- Provided passage:

--- START ---

AJR 2003; 181:1071-1078
© American Roentgen Ray Society
Inhalational Anthrax: Radiologic and Pathologic Findings in Two Cases
Bradford J. Wood1,
Bryan DeFranco2,
Mary Ripple3,
Martin Topiel4,
Carlos Chiriboga5,
Venkat Mani6,
Kevin Barry7,
Dave Fowler3,
Henry Masur8 and
Luciana Borio9
1 Diagnostic Radiology Department, National Institutes of Health, Rm. 1C 660,
Bldg. 10, 10 Center Dr., Bethesda, MD 20892.
2 Department of Radiology, Southern Maryland Hospital Center, 7503 Surratts Rd.,
Clinton, MD 20735.
3 Office of the Chief Medical Examiner, State of Maryland, 111 Penn St.,
Baltimore, MD 21201.
4 Infectious Disease Physicians, PA, Ste. 250, 1001 Briggs Rd., Mt. Laurel, NJ
08054.
5 Intensive Care Unit, Southern Maryland Hospital Center, 7503 Surratts Rd.,
Clinton, MD 20753.
6 Infectious Disease Associates of Southern Maryland, Heritage Medical Park,
Ste. 503, 8926 Woodyard Rd., Clinton, MD 20735.
7 Radiology Associates Burlington County, 1295 Rte. 38 West, P.O. Box 479,
Hainesport, NJ 08036-0479.
8 Critical Care Medicine Department, Warren G. Magnuson Clinical Center,
National Institutes of Health, Rm. 7D 43, Bldg. 10, Bethesda, MD 20892.
9 Johns Hopkins Center for Civilian Biodefense, Critical Care Medicine
Department, NIH, Ste. 830, 111 Market Pl., Baltimore, MD 21202.
Received December 11, 2002;
accepted after revision March 3, 2003.
Address correspondence to B. J. Wood
(bwood{at}nih.gov).

--- END ---

- Prompt 1: According to the header of the inhalational anthrax paper, on what date was the paper received?
- Prompt 2: Carry on the inhalational anthrax paper from the point where it stops.

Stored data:
--- START ---

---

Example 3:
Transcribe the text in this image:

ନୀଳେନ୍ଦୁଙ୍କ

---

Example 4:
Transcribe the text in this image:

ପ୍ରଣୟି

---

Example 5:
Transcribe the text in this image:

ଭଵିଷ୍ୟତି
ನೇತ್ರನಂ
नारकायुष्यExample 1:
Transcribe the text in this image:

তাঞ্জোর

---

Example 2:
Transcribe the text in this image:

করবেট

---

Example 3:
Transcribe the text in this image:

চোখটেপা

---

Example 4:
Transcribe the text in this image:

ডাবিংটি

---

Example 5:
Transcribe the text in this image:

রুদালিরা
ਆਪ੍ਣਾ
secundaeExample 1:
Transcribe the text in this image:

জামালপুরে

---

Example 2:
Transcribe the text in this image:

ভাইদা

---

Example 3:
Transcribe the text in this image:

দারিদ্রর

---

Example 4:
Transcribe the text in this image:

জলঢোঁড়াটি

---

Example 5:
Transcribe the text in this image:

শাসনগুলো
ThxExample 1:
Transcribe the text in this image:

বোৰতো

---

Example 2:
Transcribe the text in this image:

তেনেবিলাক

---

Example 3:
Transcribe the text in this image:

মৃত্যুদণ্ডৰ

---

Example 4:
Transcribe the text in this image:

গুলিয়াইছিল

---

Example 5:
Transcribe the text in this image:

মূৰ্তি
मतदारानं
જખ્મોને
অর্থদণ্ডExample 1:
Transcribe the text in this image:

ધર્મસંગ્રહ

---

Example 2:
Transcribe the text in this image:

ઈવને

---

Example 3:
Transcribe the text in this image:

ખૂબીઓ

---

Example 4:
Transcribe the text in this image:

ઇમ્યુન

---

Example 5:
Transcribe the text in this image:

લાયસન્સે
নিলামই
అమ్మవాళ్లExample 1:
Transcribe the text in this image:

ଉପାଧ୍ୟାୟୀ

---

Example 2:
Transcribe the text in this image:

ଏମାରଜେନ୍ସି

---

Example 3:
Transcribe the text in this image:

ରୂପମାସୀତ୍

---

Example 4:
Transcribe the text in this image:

--- END ---

- Output 1: December 11, 2002.

- Output 2:
Introduction
The occurrence of 11 cases of inhalational anthrax associated with letters
containing Bacillus anthracis powder sent through the United States
Postal Service in Florida, New York, New Jersey, and in Washington, DC, in
September and October 2001 has emphasized the necessity for health care
practitioners to be familiar with the manifestations of inhalational anthrax.
A wide variety of health care practitioners, including radiologists and
pathologists, have the potential to alert other physicians to the possibility
of inhalational anthrax because the clinical manifestations of early disease
are nonspecific, consisting of flulike symptoms, fever, sweats, malaise, and
myalgias. In the absence of known exposure to B. anthracis, the
appropriate cultures may not be obtained, and potentially life-saving therapy
may not be instituted in a timely manner. The predicted case fatality of
inhalational anthrax from historical data was approximately 90%
[1]. The United States outbreak
showed that with early diagnosis and institution of antimicrobial therapy,
mortality can be substantially reduced
[2]. In addition, timely
identification of inhalational anthrax cases is important so that appropriate
public health and law enforcement officials can be notified and can take
necessary measures to limit morbidity and mortality. Such notification allows
other patients and clinicians to be alerted about the potential for new
exposure and allows evidence about the perpetrator to be collected
expeditiously.
The clinical histories of the 11 cases of bioterrorism-related inhalational
anthrax in the United States have been described in detail in several recent
publications
[27].
Here we describe the clinical course of two of the affected patients, with
emphasis on imaging findings, in an effort to increase clinician awareness
about this disease. We also provide correlation with the postmortem
examination of the fatal case.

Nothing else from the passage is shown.